One of the problems in introducing new technologies is the postponed willingness to cooperate with it among potential users. Among our respondents, deferred readiness can be observed, and the majority (over 70%) would accept a robot to help them gain independence when they lose the ability to function independently. Our findings are in line with previous studies where the participants reported a higher intention to use the robot in the future than at the present time [39]. The reason for this attitude may be the lack of familiarity with this type of technology, which causes uncertainty about the use of the robot [40].

The strength of our study is that we had experience in this field from a previous research project, RAMCIP, and we had material that helped familiarize our respondents with the topic. Additionally, the results are from mixed methods, and the number of participants from the two stakeholder groups was adequate to obtain reliable results. Several aspects must be considered while interpreting our study findings. The methodology used can be considered as promotional, presenting RAMCIP as a performance-enhancing product that enables a successful home and social life and increases independence. Such methodology may generate biased responses. On the other hand, unfamiliarity with assistive technology and a lack of an idea of its current capabilities may affect the feeling of uncertainty, and this may result in no response or passive responses, e.g., “I don’t know”.

5. Limitations

The limitation of this study is that it does not directly follow the real interaction of the participants with the assistant robot.
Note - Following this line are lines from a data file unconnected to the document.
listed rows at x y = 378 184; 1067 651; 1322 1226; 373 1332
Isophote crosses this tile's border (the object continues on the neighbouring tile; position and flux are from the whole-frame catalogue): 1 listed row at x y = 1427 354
The second limitation comes from the fact that the respondents came from one medical center. However, this weakness can be partially attenuated by the fact that people with MS come to this center from all over the country.

6. Conclusions

The results from our study might contribute to a better adaptation of robotic assistants to a broad range of needs and expectations of the MS population. The awareness gained from the COVID-19 pandemic must propel us to put into wider practice the use of assistive technologies that provide necessary care to many patients. Robotic assistance is designed to improve functioning, enable successful living at home and in the community, and enhance independence. To the best of our knowledge, most persons with MS will need different types of multidimensional assistance within the course of their disease progression, such as provision, education, instruction, and physical assistance. The provision of robotic assistance for persons with MS could potentially diminish activity limitations and participation restrictions; support cognitive function and positive attitude (depression prevention); reduce fatigue by energy conservation; and, ultimately, improve quality of life.